En 2014 j'ai visité la grande rétrospective que le Grand Palais a consacré à Niki de Saint-Phalle, et ce fut un choc esthétique autant qu'une surprise : je croyais tout savoir de cette artiste (qui était déjà une icône quand j'étais ado) et j'ai découvert que je ne savais rien de celle qu'un critique du XXe siècle qualifiait de "superbe sorcière, violente, agressive" et que l'on réduit trop souvent à ses Nanas et à ses collaborations avec Jean Tinguély. J'ai eu le même sentiment avec ce livre que l'on ne peut qualifier ni de roman ni de biographie tant il mélange les genres pour donner à voir un portrait composite de la femme et de l'artiste. 
 
L'originalité de ce texte, c’est qu'il utilise la même technique qu'employait Niki de Saint-Phalle dans la plupart de ses œuvres, celle de la mosaïque ou trencadis, ou comment recycler du vieux pour faire du neuf, "un cheminement bref de la dislocation vers la reconstruction". L'art pour Niki de Saint-Phalle était une nécessité née d'un traumatisme : le viol par son père quand elle avait onze ans, un traumatisme qui la poussera dans la dépression et la conduira plus tard dans ce qu'on appelait encore dans les années cinquante un asile. "J'ai commencé à peindre chez les fous", disait-elle. Voilà comment cette ravissante jeune femme, qui a déjà mis beaucoup de distance entre elle et son aristocratique famille franco-américaine, abandonne en 1956 mari et enfants pour s'installer à Paris dans une cité d'artistes. L'autodidacte qu'elle est commence à créer à partir de matériaux de récupération. Cette femme va littéralement se reconstruire et s'inventer comme artiste pour échapper à ses démons. Celle que l'on décrit alors comme "vive, tordue, déterminée" va utiliser ses créations pour faire jaillir d'elle la violence qui l'habite et qui l'étouffe, et concevoir une œuvre d'une folle originalité : l'art comme psychanalyse. 
 
"Les couleurs sont en réalité des tristesses noires qui se griment en Arlequin pour s'assurer qu'on ne les reconnaisse pas : un désespoir qui voudrait passer incognito."
 
Caroline Deyns se livre à son tour à un véritable travail de déconstruction et de reconstruction de la femme derrière l'icône de l'art contemporain, en mélangeant citations, interviews et correspondances, éléments biographiques, analyses d'oeuvres et témoignages, allant jusqu'à prendre la parole à sa place, pour faire apparaître le portrait d'une artiste rebelle et féministe, qui fut vraiment une femme de son temps, qui voyait dans le mariage et la maternité un esclavage, et qui a mis le féminin sous toutes ses facettes au cœur de son œuvre.
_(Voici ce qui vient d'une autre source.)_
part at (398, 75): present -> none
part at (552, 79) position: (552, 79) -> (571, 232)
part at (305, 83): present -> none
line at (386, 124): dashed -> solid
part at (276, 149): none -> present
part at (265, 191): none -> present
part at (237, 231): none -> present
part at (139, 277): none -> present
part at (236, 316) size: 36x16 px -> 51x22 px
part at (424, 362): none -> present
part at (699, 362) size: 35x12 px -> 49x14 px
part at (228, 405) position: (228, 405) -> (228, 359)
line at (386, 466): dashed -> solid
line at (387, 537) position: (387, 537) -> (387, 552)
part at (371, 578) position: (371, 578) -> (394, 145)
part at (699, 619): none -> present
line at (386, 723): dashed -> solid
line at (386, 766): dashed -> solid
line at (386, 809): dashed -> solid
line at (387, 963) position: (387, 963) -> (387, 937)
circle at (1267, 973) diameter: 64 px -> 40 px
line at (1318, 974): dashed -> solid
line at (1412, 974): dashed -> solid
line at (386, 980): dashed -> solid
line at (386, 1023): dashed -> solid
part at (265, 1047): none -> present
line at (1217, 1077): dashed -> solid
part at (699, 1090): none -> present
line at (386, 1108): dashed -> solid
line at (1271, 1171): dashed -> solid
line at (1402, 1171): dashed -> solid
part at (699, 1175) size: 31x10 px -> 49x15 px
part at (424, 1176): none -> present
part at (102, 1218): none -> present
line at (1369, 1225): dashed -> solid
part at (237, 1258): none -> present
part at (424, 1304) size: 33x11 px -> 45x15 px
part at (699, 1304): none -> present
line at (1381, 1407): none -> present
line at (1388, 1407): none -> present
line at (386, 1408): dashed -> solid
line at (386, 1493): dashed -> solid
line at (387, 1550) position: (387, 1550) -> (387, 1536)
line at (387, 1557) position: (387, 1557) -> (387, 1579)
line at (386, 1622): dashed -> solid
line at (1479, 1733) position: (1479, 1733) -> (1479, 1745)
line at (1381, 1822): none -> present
J'ai trouvé que ce mélange des genres était une vraie trouvaille qui rend autant hommage au travail de Niki de Saint-Phalle qu'à la femme complexe et torturée qu'elle était, et j'ai beaucoup aimé comment l'autrice montre à quel point la création artistique peut parfois être une question de survie, et comment l'oeuvre se fait miroir de la psyché. 
 
Et comme le résultat est un objet littéraire très original, il plaira sans doute autant aux amateurs d'art qu'aux amateurs de textes atypiques.
 
Quidam éditeur, 2020. - 360 p.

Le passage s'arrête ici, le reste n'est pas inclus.